Lu Tang closed his eyes. Augments didn’t need to sleep. One of the ways that their creators had made them better than humans all those centuries ago. But there was still just enough humanity in them that all but the oddest of his kind closed their eyes at some point in the night. Dreaming was out of the question, but thought was important. His brain was his greatest asset. At present it was his only one.
That had to change, Lu Tang thought. For the last few weeks his primary aim had been escape. But now that was no longer enough. His next move would be to switch from defense, to attack.

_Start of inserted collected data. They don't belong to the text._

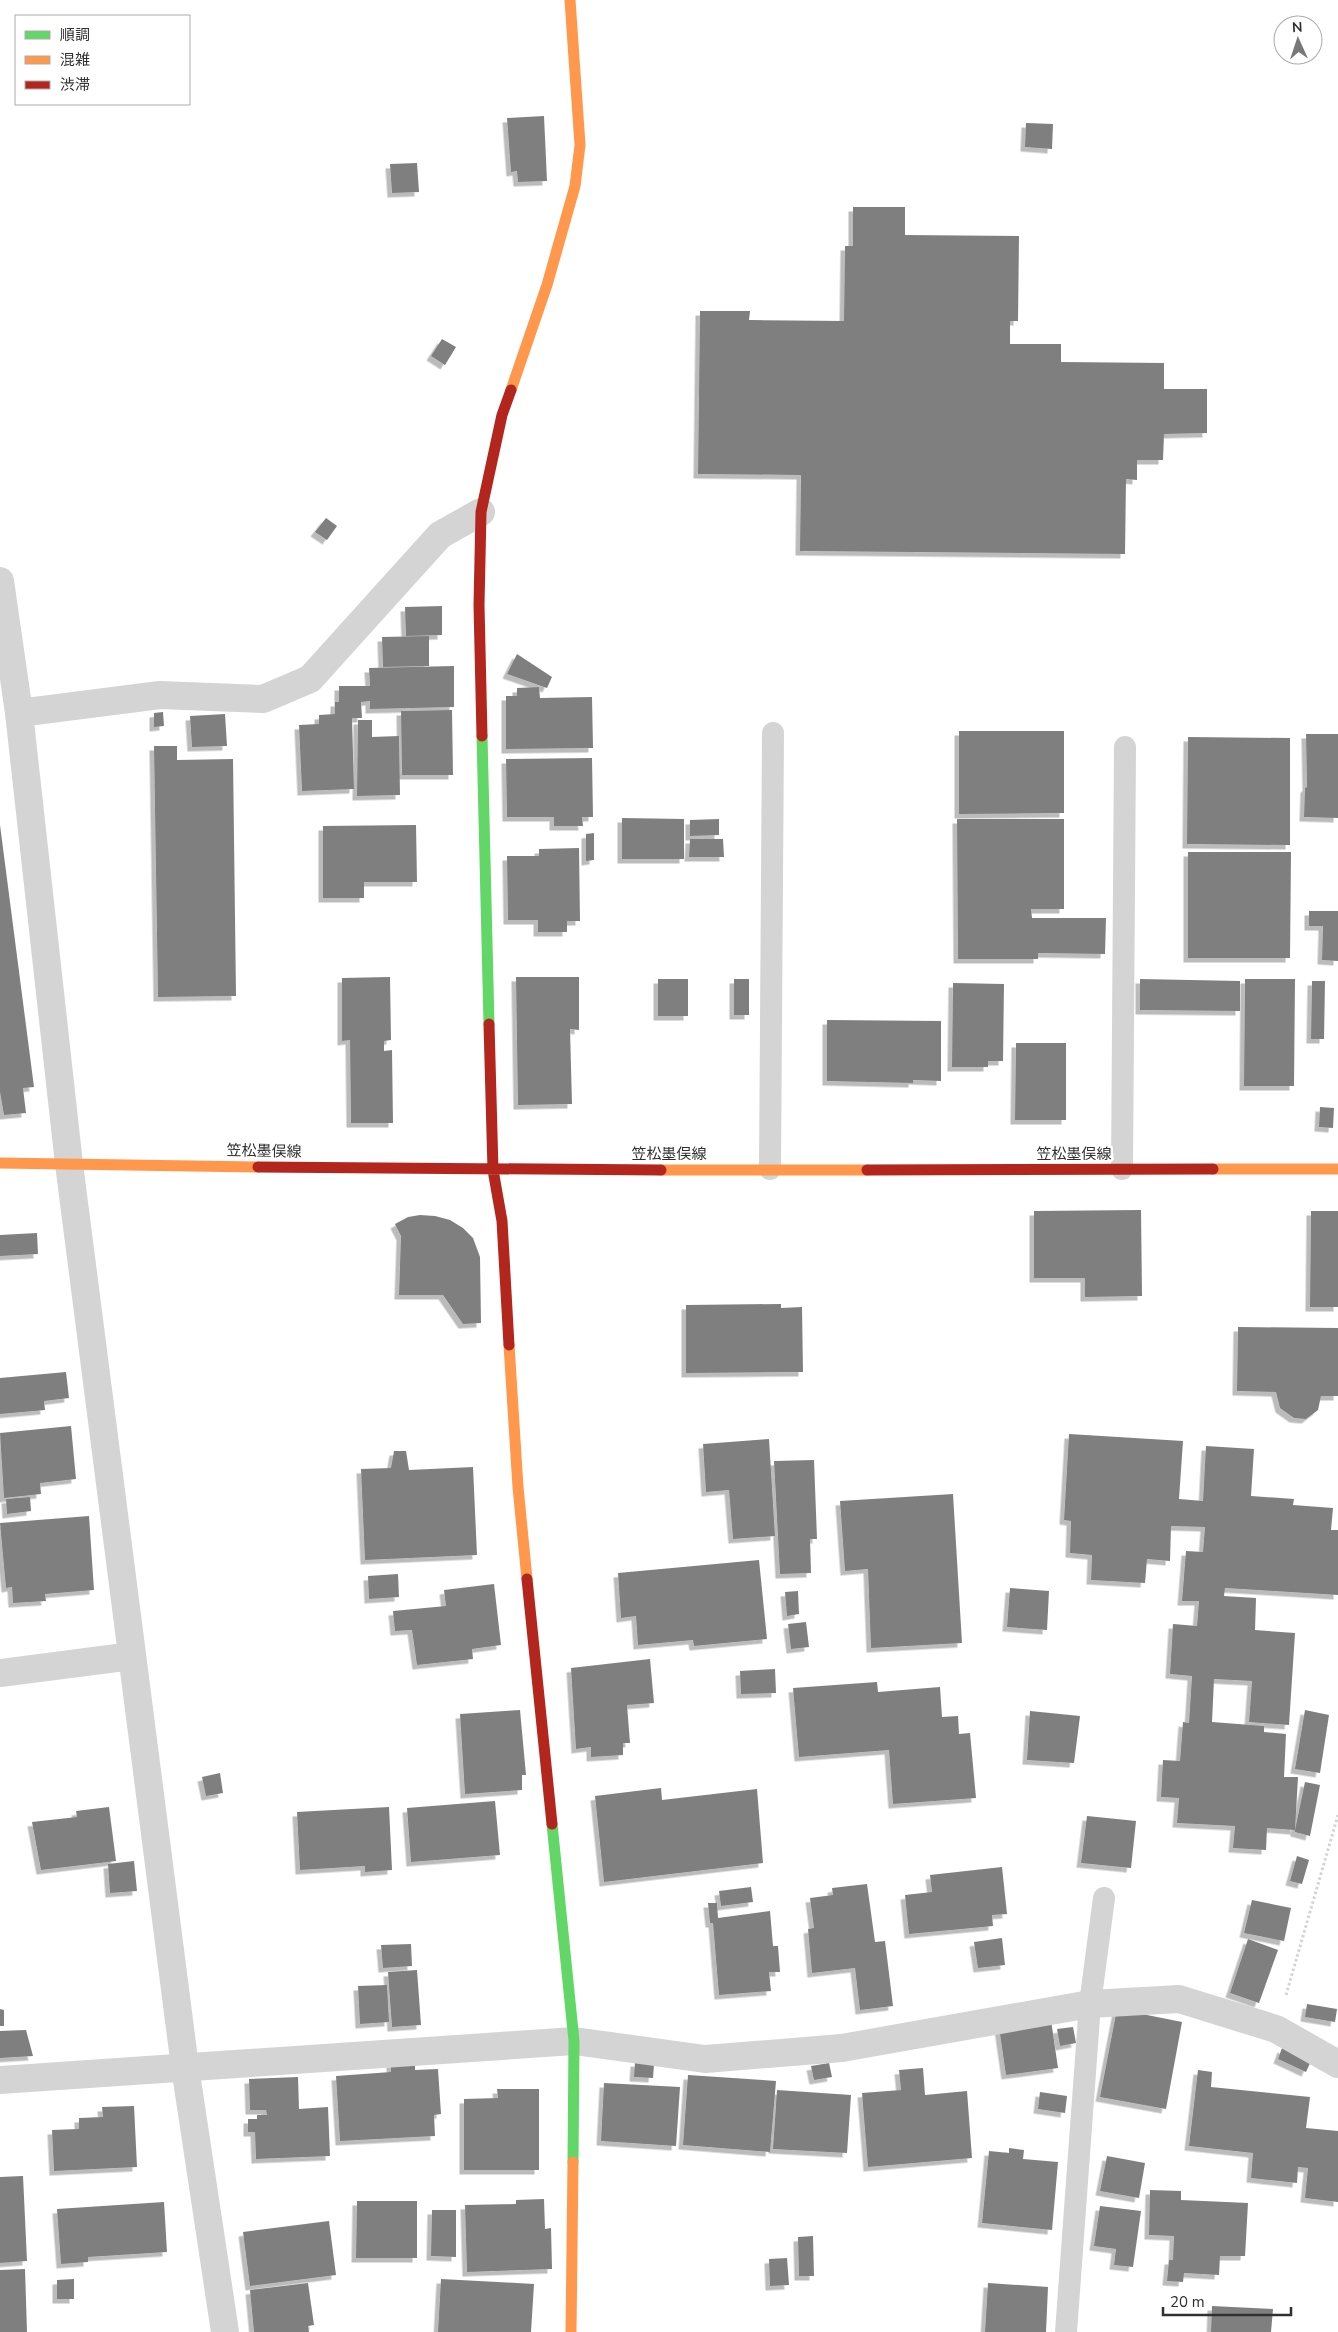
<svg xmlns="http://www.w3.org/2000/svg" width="1338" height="2332" viewBox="0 0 1338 2332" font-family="'Nunito Sans','Noto Sans JP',sans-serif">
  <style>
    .building { fill: #7f7f7f; filter: url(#shadow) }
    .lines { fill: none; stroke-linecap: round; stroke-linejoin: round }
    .path { stroke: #d4d4d4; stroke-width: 3; stroke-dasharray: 2.5 2.5; stroke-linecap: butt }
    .lane { stroke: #d4d4d4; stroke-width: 22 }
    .street { stroke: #d4d4d4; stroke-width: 28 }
    .fast { stroke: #63d668; stroke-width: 11 }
    .slow { stroke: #ff974d; stroke-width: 11 }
    .jam { stroke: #b3261e; stroke-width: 11 }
    .labels { text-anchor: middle; stroke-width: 5; stroke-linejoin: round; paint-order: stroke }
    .street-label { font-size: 15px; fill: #303030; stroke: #fff }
  </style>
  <defs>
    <filter id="shadow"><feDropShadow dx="-4.5" dy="4.5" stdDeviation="0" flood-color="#0004"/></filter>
  </defs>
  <rect width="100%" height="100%" fill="#fff"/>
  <!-- building -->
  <path class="building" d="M544,116L547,181L518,182L517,171L511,172L507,118Z
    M1026,123L1053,124L1052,149L1025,147Z
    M417,163L419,192L392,193L390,164Z
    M853,207H905V235L1019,236L1018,321H1010V344H1061V362L1164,363V389H1207V433L1164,434L1163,460H1137V480L1126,479L1125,554L800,551L801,475L698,474L700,311H750L749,320L844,321L845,246H853Z
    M442,339L456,347L445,365L431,356Z
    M326,518L337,526L327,540L315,532Z
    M442,606V635L406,636L405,607Z
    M429,636V666L383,667L382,637Z
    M517,654L552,677L547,688L507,674Z
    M454,666V707L370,709V701L361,702L362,718H352L354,789L302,791L299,725L319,724V715L335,714V702H339V686H370L369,668Z
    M539,687L540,698L592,697L593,748L506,749V696H517V688Z
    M452,710L453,775H402L401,711Z
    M163,712L164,726L154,727V713Z
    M225,714L227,746L192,747L190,716Z
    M358,720H372V737L399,736L400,795L357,796Z
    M959,731H1064V813L959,814Z
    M1306,734H1338V818L1304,817L1305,788L1307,787Z
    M1188,737L1290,738V845L1187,844Z
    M154,746H177V760L233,759L236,996L158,997Z
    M592,758L593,817H582L583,826H554V817H507L506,759Z
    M622,818L684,819V859H622Z
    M719,819V835L690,836V820Z
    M957,819H1064V909H1031L1032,918H1106L1105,954L1038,953V959H958Z
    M0,825L34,1087L23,1088L26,1113L4,1115L0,1092Z
    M416,825L417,882H364V898H323V826Z
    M594,833V860L586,861V834Z
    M690,839H723L724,857H689Z
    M579,848L580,921H567V932H538V920H508L507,856H539V849Z
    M1188,852H1291L1290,958H1188Z
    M1309,911H1338V961L1322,960L1323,926H1309Z
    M390,977L391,1040L384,1041V1051L392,1050L393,1123H351L350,1040L342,1041V978Z
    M516,977H579V1030L570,1029L572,1104L518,1105Z
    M658,979H688V1016H658Z
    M734,979H749V1015H734Z
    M1140,979L1240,981V1011L1140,1010Z
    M1245,979H1295L1294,1086H1244Z
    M1312,981H1325L1324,1039H1311Z
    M953,983L1004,984L1003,1061H988V1067H952Z
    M827,1020L941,1021V1081L913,1080V1083L827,1081Z
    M1016,1043H1066V1120H1015Z
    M1320,1107L1334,1108L1333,1128L1319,1127Z
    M1141,1210L1142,1296L1085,1297V1278H1034V1211Z
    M1311,1211H1338V1307H1310Z
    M420,1215L435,1216L450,1220L463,1228L473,1238L480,1257L481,1323L463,1324L443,1295H399L401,1236L395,1224L408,1217Z
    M37,1233L38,1254L0,1256V1235Z
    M781,1304V1308L802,1307L803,1372L686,1373V1305Z
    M1238,1327L1338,1328V1396H1321L1318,1410L1306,1419L1294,1418L1280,1408L1276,1392L1237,1391Z
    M66,1372L69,1398L44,1401L45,1410L0,1414V1378Z
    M71,1426L76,1479L40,1483L41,1494L4,1498L0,1433Z
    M1069,1434L1183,1441L1179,1499L1203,1501L1206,1446L1254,1449L1251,1496L1294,1499L1293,1505L1333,1508L1331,1530H1338V1595L1225,1588L1224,1596L1256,1598L1255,1630L1295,1633L1289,1725L1249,1722L1252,1681L1214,1679L1212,1722L1264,1726V1732L1286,1734L1284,1777H1298L1295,1830L1305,1782L1320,1785L1310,1836L1295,1832V1830L1267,1828L1266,1850L1233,1848L1235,1826L1177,1823L1179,1798L1161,1797L1163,1760L1180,1761L1183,1722L1189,1723L1192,1676L1170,1674L1173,1624L1197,1626L1199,1601H1182L1186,1551L1203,1552L1205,1527L1171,1526L1170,1561L1147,1559L1145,1583L1091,1580L1092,1555L1070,1553L1071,1521L1064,1520Z
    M769,1439L775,1536L733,1539L729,1490L706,1492L703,1444Z
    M394,1451H406L409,1470L473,1467L477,1555L365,1560L361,1469L391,1468Z
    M814,1460L817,1539H810L811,1573L780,1574L774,1461Z
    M953,1494L962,1643L871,1648L868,1569L845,1571L840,1501Z
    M30,1497L31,1511L7,1514L6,1499Z
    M89,1516L94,1590L45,1594L46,1601L13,1603L12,1587L6,1588L0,1523Z
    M759,1560L767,1639L694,1646L693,1640L638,1645L636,1616L621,1618L618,1573Z
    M398,1574L399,1597L369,1599L368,1576Z
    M494,1584L501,1645L472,1649L473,1659L417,1665L412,1630L395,1631L393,1611L446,1606L444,1590Z
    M1010,1588L1049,1591L1047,1630L1007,1627Z
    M798,1591L799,1614L787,1616L785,1592Z
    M806,1622L809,1647L791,1649L788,1624Z
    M650,1659L654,1703L627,1705L630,1743H623V1755L591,1757V1747L576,1749L571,1668Z
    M775,1669L776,1693L741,1694L740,1671Z
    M877,1682L878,1692L940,1687L942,1717L958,1716L959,1734L970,1733L976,1798L893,1804L889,1750L799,1757L793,1688Z
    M520,1710L526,1775H522V1790L465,1794L460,1714Z
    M1305,1710L1329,1715L1320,1773L1295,1769Z
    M1030,1711L1080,1716L1074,1763L1027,1760Z
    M220,1773L223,1793L206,1796L202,1777Z
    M661,1788L662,1800L757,1789L763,1863L604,1882L595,1796Z
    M495,1801L500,1855L411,1862L407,1808Z
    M109,1807L116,1861L41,1870L32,1822L77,1817L76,1811Z
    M389,1807L392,1870L365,1872V1866L300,1870L297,1812Z
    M1087,1816L1136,1821L1131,1868L1081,1863Z
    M1297,1856L1309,1860L1302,1884L1290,1881Z
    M134,1861L137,1891L110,1893L108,1864Z
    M1002,1867L1007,1914L992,1915L993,1926L909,1934L905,1895L932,1892L930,1875Z
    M867,1884L875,1942L885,1941L893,2006L860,2010L855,1968L812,1973L808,1929L814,1928L810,1898L833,1895L832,1888Z
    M751,1887L753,1902L721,1906L719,1891Z
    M1252,1900L1291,1908L1284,1941L1244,1933Z
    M708,1903H717L718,1918L770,1911L773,1946H778L780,1972H769L771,1991L719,1995L713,1923H710Z
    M1002,1938L1005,1965L978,1968L974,1942Z
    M1248,1939L1278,1950L1259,2003L1230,1993Z
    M411,1944L412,1966L383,1968L381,1945Z
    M417,1970L421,2025L392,2027L388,1972Z
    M387,1985L389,2022L360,2024L358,1986Z
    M1307,2004L1337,2009L1335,2022L1305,2017Z
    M0,2009L4,2010V2026H0Z
    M1117,2009L1182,2022L1166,2109L1100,2097Z
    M1051,2020L1058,2068L1006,2075L999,2027Z
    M1073,2027L1076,2043L1060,2046L1057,2029Z
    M26,2030L33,2056L0,2058V2031Z
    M1282,2048L1311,2061L1306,2072L1278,2059Z
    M415,2062V2070L438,2069L441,2114L434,2115L435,2136L340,2141L336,2076L391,2072V2063Z
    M635,2062L654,2064L653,2078L634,2077Z
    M829,2063L832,2077L814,2080L811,2066Z
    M923,2068L925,2095L967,2091L972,2158L868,2167L862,2093L901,2090L899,2070Z
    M1198,2070L1212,2072L1211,2087L1310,2097L1306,2128L1338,2131V2202L1305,2198L1308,2168L1298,2167L1297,2183L1251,2178L1253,2153L1189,2146Z
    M688,2075L776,2081L770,2152L683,2145Z
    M298,2077L299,2109L328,2107L330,2156L256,2159L255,2132H248V2119H257V2115H267L266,2110H250L249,2079Z
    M604,2083L680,2087L676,2146L601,2141Z
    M497,2089H539V2170H464V2099L498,2098Z
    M777,2090L851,2095L847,2153L773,2149Z
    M1040,2092L1067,2096L1065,2113L1038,2109Z
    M134,2106L137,2167L54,2171L52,2130L79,2129V2118L103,2117L102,2107Z
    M1009,2148L1024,2150L1023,2159L1058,2162L1052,2230L982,2223L989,2151L1009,2153Z
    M1107,2156L1145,2163L1139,2198L1100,2191Z
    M23,2176L27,2261L0,2263V2177Z
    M1150,2190L1181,2191V2200L1248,2203L1245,2256H1220L1219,2275L1184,2273L1183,2282L1167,2281L1169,2260H1173L1174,2236L1149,2235Z
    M544,2199L545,2229L551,2228L552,2269L467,2272L465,2205L516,2204V2200Z
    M357,2201H417V2258H356Z
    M164,2202L167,2252L88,2257V2262L61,2264L57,2209Z
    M1100,2206L1141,2211L1133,2267L1114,2265L1116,2249L1094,2246Z
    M432,2210H456V2257L431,2256Z
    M329,2221L336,2275L250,2286L243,2232Z
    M813,2236L814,2276H799L798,2237Z
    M787,2258L789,2285L770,2286L769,2259Z
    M25,2269L27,2332H0V2270Z
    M74,2279V2299H57V2280Z
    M441,2279L534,2284L531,2332H438Z
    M308,2283L314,2325L308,2326L309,2332H254L250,2290Z
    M988,2283L1048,2287L1046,2332H985Z
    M1212,2306L1273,2309L1271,2332H1211Z"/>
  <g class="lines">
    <!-- path -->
    <path class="path" d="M1286,1995L1338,1815"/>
    <!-- lane -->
    <path class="lane" d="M770,1169L773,733
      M1122,1169L1125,747
      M1066,2332L1090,2004L1104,1898"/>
    <!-- street -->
    <path class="street" d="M0,581L19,713L69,1164L185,2067L225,2332
      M19,713L160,695L263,699L310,679L440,535L481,512
      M0,1673L132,1656
      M0,2080L574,2041L705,2059L842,2048L1090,2004L1179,1999L1276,2029L1338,2064"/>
    <!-- fast -->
    <path class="fast" d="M482,736L489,1024
      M552,1824L574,2041L573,2162"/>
    <!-- slow -->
    <path class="slow" d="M511,390L547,285L575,186L580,145L570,0
      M0,1163L258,1167
      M1213,1169H1338
      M661,1170H867
      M509,1345L518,1487L527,1579
      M571,2332L573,2162"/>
    <!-- jam -->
    <path class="jam" d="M482,736L479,605L481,512L502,415L511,390
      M489,1024L493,1170L502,1221L509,1345
      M258,1167L661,1170
      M867,1170L1213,1169
      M527,1579L552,1824"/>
  </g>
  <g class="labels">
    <!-- street labels -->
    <g class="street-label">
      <text transform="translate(264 1151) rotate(1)" y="5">笠松墨俣線</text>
      <text x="669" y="1159">笠松墨俣線</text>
      <text x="1074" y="1159">笠松墨俣線</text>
    </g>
  </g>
  <!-- legend -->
  <rect x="15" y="15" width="175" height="90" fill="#ffffff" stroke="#acacac"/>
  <rect x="25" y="31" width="25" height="8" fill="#63d668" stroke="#acacac"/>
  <text x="60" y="40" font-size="15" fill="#303030">順調</text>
  <rect x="25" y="56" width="25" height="8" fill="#ff974d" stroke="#acacac"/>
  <text x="60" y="65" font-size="15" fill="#303030">混雑</text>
  <rect x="25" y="81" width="25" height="8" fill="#b3261e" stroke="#acacac"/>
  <text x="60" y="90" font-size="15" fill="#303030">渋滞</text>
  <!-- north arrow -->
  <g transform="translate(1298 40) rotate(357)"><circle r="24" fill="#ffffff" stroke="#acacac"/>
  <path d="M0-4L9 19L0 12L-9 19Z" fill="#787878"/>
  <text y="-8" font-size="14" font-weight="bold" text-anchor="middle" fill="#303030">N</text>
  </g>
  <!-- scale -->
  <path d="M1163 2307v8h128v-8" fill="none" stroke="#303030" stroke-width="2.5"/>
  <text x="1170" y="2307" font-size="15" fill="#303030" stroke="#ffffff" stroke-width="4" paint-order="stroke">20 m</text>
</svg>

And to do that he would need some more live assets. Wel
l, he was on his way to retrieve something that would help in that way, but he needed to up his game. The next important thing was intel. What were his enemies up to, and why? And who the hell were they. That was the heart of it. And when he found out just who was responsible for the current screwed up mayhem of his life? Then he would exact his revenge.
Dreams. Did he miss them? If he still dreamt, what would he see? Lu Tang suspected that he would be plagued with terrible nightmares. The faces of the children on the Westward Ho! as it plummeted out of the sky? He could do without that, thank you very much. Yes, there were benefits to being a God. Save the nightmares for someone else.
Chapter 5
Biddy found Phil fast asleep in the cubby hole next to her office. She hadn’t asked him if he wanted to stay onboard the ship. It would be an insult to assume anything less. He opened one eye slightly as she passed, then closed it once more when she didn’t stop. Phil knew that she was safe enough onboard her own ship. It would be a different matter when she left it.
At first Biddy had resented Phil. She felt it was a poor reflection on her – after all, she was Scotclan trained with all classes of weapons, she could look after herself. Then there had been an unfortunate incident with an explosive barrel of fuel onboard her last cruiser. She had hired Phil the next day.
Biddy turned on her viewscreen.
“Call home.”
Biddy’s mother, the matriarch of Clan Mackay and all round hardass, picked up straight away. Mary Mackay looked at her daughter through thick opaque goggles.
“Thought you were on Eris for another week,” the woman said, pulling the goggles from her face to expose the same green-blue eyes as her daughter. “Didn’t think you’d be sober enough to call.”
“Things have changed.”
“Oh?” Mary narrowed her eyes. “What’s happened now.”
Biddy winced. What was it about mothers that always made you feel like you were seven years old and had spilled your neomilk.